Na jagody chodziło się do Dużego Lasu.
Piaszczystą drogą. Boso.
Z pagórka było widać daleką, żółtą
płachtę rzepaku. Rozległe pola pszenicy,
przepasane niebieską wstążką lnu.
Kiedy powiał wiatr, machał do nas strach na wróble
rękawem starego swetra. My też kłanialiśmy się
mu z powagą - a potem wybuchaliśmy śmiechem.
Jeszcze na chwilę trzeba się było zatrzymać przy
zagonie łubinu. Nałykać zapachu.
Kilka kroków i już był Las. Ogarniał nas miłym cieniem.

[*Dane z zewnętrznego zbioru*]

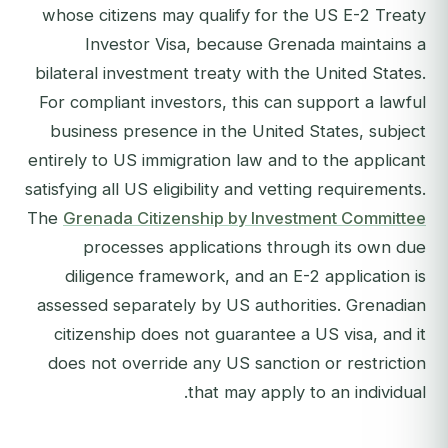
whose citizens may qualify for the US E-2 Treaty
Investor Visa, because Grenada maintains a
bilateral investment treaty with the United States.
For compliant investors, this can support a lawful
business presence in the United States, subject
entirely to US immigration law and to the applicant
satisfying all US eligibility and vetting requirements.
The
Grenada Citizenship by Investment Committee
processes applications through its own due
diligence framework, and an E-2 application is
assessed separately by US authorities. Grenadian
citizenship does not guarantee a US visa, and it
does not override any US sanction or restriction
that may apply to an individual.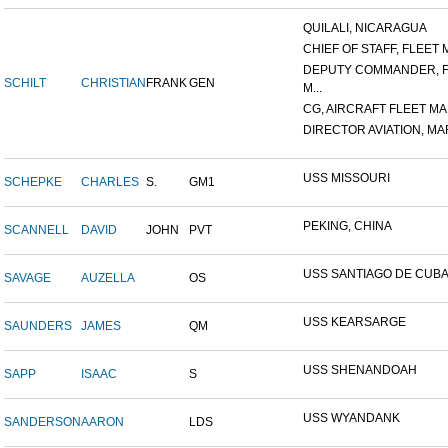
QUILALI, NICARAGUA
CHIEF OF STAFF, FLEET M
DEPUTY COMMANDER, 
SCHILT
CHRISTIAN
FRANK
GEN
M...
CG, AIRCRAFT FLEET MAR
DIRECTOR AVIATION, MAR
USS MISSOURI
SCHEPKE
CHARLES
S.
GM1
PEKING, CHINA
SCANNELL
DAVID
JOHN
PVT
USS SANTIAGO DE CUB
SAVAGE
AUZELLA
OS
USS KEARSARGE
SAUNDERS
JAMES
QM
USS SHENANDOAH
SAPP
ISAAC
S
USS WYANDANK
SANDERSON
AARON
LDS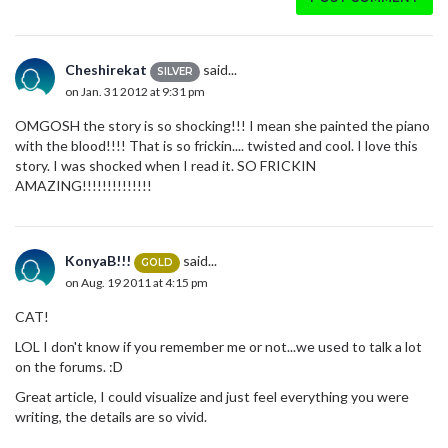
Cheshirekat
said...
SILVER
on Jan. 31 2012 at 9:31 pm
OMGOSH the story is so shocking!!! I mean she painted the piano
with the blood!!!! That is so frickin.... twisted and cool. I love this
story. I was shocked when I read it. SO FRICKIN
AMAZING!!!!!!!!!!!!!!
KonyaB!!!
said...
GOLD
on Aug. 19 2011 at 4:15 pm
CAT!
LOL I don't know if you remember me or not...we used to talk a lot
on the forums. :D
Great article, I could visualize and just feel everything you were
writing, the details are so vivid.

Teraz zakładaliśmy buty i tak jakoś niechcący
znikało gdzieś przyniesione śniadanie.
Szliśmy wzdłuż strumyka. Rozmawialiśmy cicho,
żeby nie budzić licha, co drzemie pod paprociami.
Nasze jagodowe ręce, usta i policzki świadczyły o urodzaju.
Południowe słońce wołało do domu.
Małe wiaderka i brzuchy były pełne,
a już cieszyliśmy się na pyszne pierogi i placki.
Wracaliśmy cudownie umorusani i szczęśliwi...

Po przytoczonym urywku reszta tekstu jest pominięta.